One policy which clearly seems needed is that we should try to avoid ungrounded discussions: discussions in which someone defends an idea that they haven't clearly described, and for which there are no existing references. We should not be playing "twenty questions" with people who haven't taken the trouble to express themselves clearly — it's unproductive, and tends to reduce the quality of discussion. LtU is best used to discuss ideas that were published and argued elsewhere. It is not usually a good place for design discussions and the like.

This thread has been a poster-child for the kind of discussion described by this quote. The general lack of links or references to relevant work is one symptom of that.

However, none of this on its own was sufficient to trigger an admin post, partly because we're still working on developing policies, and we don't want to unfairly single out individuals without a strong reason. In this case, what prompted an admin post was the volume of comments from karsten_w in such a short time period: a volume that put him in a category otherwise occupied almost exclusively by a very few previous problem posters.

In this case, we felt that the volume of comments was symptomatic of a quality issue. Unfortunately, attempting to be gentle about this didn't help. A request to post a more detailed and considered writeup elsewhere was ignored, and what was subsequently posted here was basically more of the same. This is in contrast to the previous two posters who recently received similar admin messages, and took them quite well.

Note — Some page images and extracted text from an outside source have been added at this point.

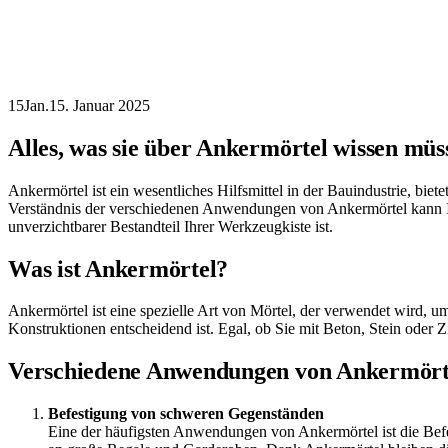
15
Jan.
15. Januar 2025
Alles, was sie über Ankermörtel wissen mü
Ankermörtel ist ein wesentliches Hilfsmittel in der Bauindustrie, bi
Verständnis der verschiedenen Anwendungen von Ankermörtel kann Ihr
unverzichtbarer Bestandteil Ihrer Werkzeugkiste ist.
Was ist Ankermörtel?
Ankermörtel ist eine spezielle Art von Mörtel, der verwendet wird, um
Konstruktionen entscheidend ist. Egal, ob Sie mit Beton, Stein oder Zie
Verschiedene Anwendungen von Ankermört
Befestigung von schweren Gegenständen
Eine der häufigsten Anwendungen von Ankermörtel ist die Bef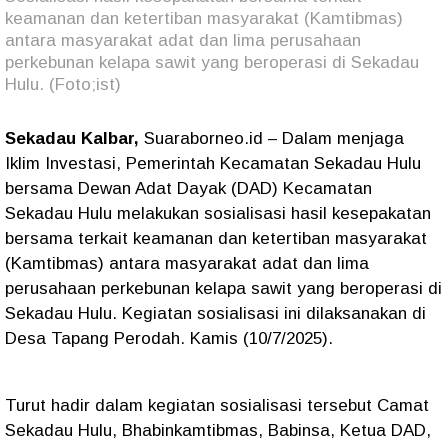
keamanan dan ketertiban masyarakat (Kamtibmas)
antara masyarakat adat dan lima perusahaan
perkebunan kelapa sawit yang beroperasi di Sekadau
Hulu. (Foto;ist)
Sekadau Kalbar,
Suaraborneo.id
– Dalam menjaga
Iklim Investasi, Pemerintah Kecamatan Sekadau Hulu
bersama Dewan Adat Dayak (DAD) Kecamatan
Sekadau Hulu melakukan sosialisasi hasil kesepakatan
bersama terkait keamanan dan ketertiban masyarakat
(Kamtibmas) antara masyarakat adat dan lima
perusahaan perkebunan kelapa sawit yang beroperasi di
Sekadau Hulu. Kegiatan sosialisasi ini dilaksanakan di
Desa Tapang Perodah. Kamis (10/7/2025).
Turut hadir dalam kegiatan sosialisasi tersebut Camat
Sekadau Hulu, Bhabinkamtibmas, Babinsa, Ketua DAD,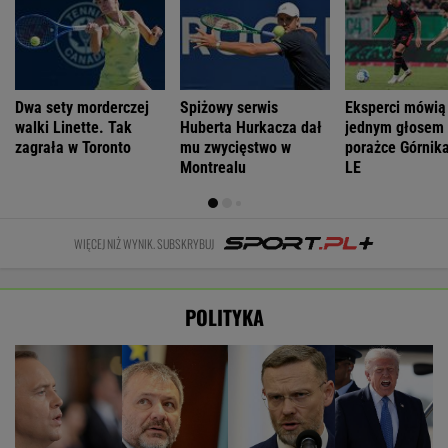
Dwa sety morderczej
Spiżowy serwis
Eksperci mówią
walki Linette. Tak
Huberta Hurkacza dał
jednym głosem
zagrała w Toronto
mu zwycięstwo w
porażce Górnika
Montrealu
LE
WIĘCEJ NIŻ WYNIK. SUBSKRYBUJ
POLITYKA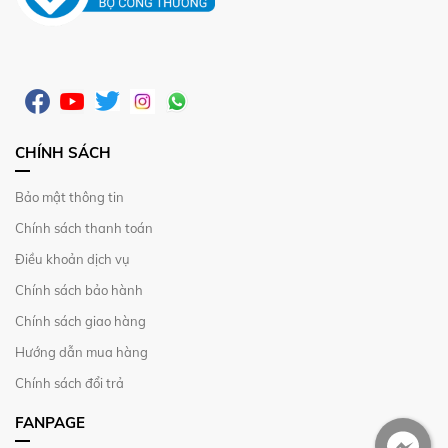
CHÍNH SÁCH
Bảo mật thông tin
Chính sách thanh toán
Điều khoản dịch vụ
Chính sách bảo hành
Chính sách giao hàng
Hướng dẫn mua hàng
Chính sách đổi trả
FANPAGE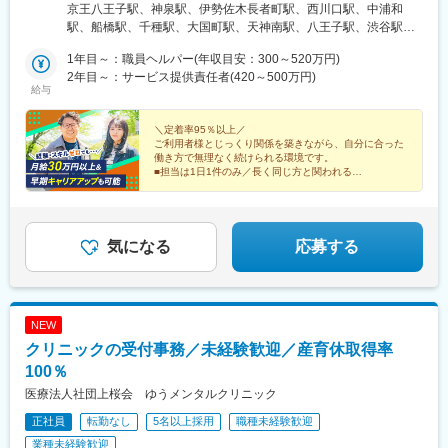
ージ＞本社・支店に在籍し担当する利用者様宅を訪問します。訪
京王八王子駅、神泉駅、伊勢佐木長者町駅、西川口駅、中浦和
問先へそのまま直行し、ケア終了後はそのまま帰宅できます。※自
駅、船橋駅、千種駅、大国町駅、天神南駅、八王子駅、渋谷駅、
宅から介護現場への直行直帰が可能です。＜拠点一覧＞【本社】
関内駅、武蔵浦和駅、京成船橋駅、今池駅(愛知県)、今宮戎駅、渡
東京都八王子市明神町2-20-7 アクトプレイス4階、5階【渋谷支
1年目～：職員ヘルパー(年収目安：300～520万円)
辺通駅、石川町駅、東海神駅、車道駅、今宮駅、西鉄福岡駅
店】渋谷区南平台13-４ 南平台セントラルハイツ309【神奈川支
2年目～：サービス提供責任者(420～500万円)
給与
店】神奈川県横浜市中区翁町2-8-5 関内エメラルドビル302【埼
玉支店】埼玉県川口市西川口1-23-13 アルディージャーノD'ｓ2
301 埼玉県さいたま市南区別所5丁目15番地2【千葉
＼定着率95％以上／
ご利用者様とじっくり関係を築きながら、自分に合った
支店】千葉県船橋市本町6丁目18-19【名古屋支店】愛知県名古屋
働き方で無理なく続けられる環境です。
市千種区内山3-28-6 マンション森 7D号室【関西支店(大阪・兵
■担当は1日1件のみ／長く同じ方と関われる
庫)】大阪府大阪市浪速区敷津西2-2-8 ラ・メゾンカトウ605【福
■日勤のみOK／選べる働き方
■月給30万円～も目指せる
岡支店】福岡県福岡市中央区渡辺通5-1-26 アローマンション103
※Pick up!ページもご覧ください
号館503号室
気になる
応募する
NEW
クリニックの受付事務／未経験歓迎／産育休取得率
100％
医療法人社団上桜会 ゆうメンタルクリニック
正社員
転勤なし
5名以上採用
職種未経験歓迎
業種未経験歓迎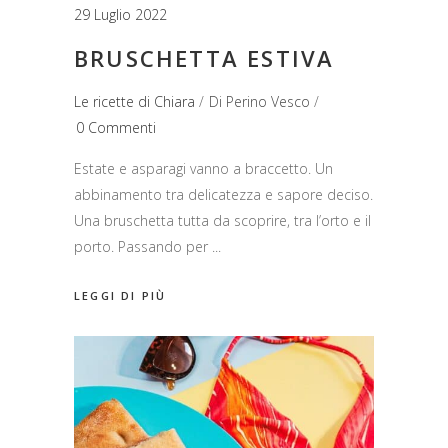
29 Luglio 2022
BRUSCHETTA ESTIVA
Le ricette di Chiara
Di
Perino Vesco
0 Commenti
Estate e asparagi vanno a braccetto. Un
abbinamento tra delicatezza e sapore deciso.
Una bruschetta tutta da scoprire, tra l’orto e il
porto. Passando per
LEGGI DI PIÙ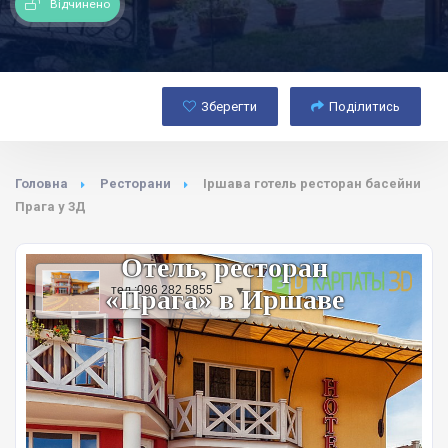
Відчинено
Зберегти
Поділитись
Головна
Ресторани
Іршава готель ресторан басейни
Прага у 3Д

That's how we reached the current point. We certainly share some responsibility here: we don't have explicit enough policies, and lacking explicit policies, we've had too little enforcement. This has resulted in a situation in which some people understandably think that LtU is supposed to be an "anything goes" discussion forum for PL-related matters. I apologize to karsten_w if he received that impression. We've already taken some steps to correct that, and we'll be saying more in the very near future.

As always, community feedback on this is welcome. For the moment, any feedback not specific to the current thread should be posted in the "blog not forum" thread linked above.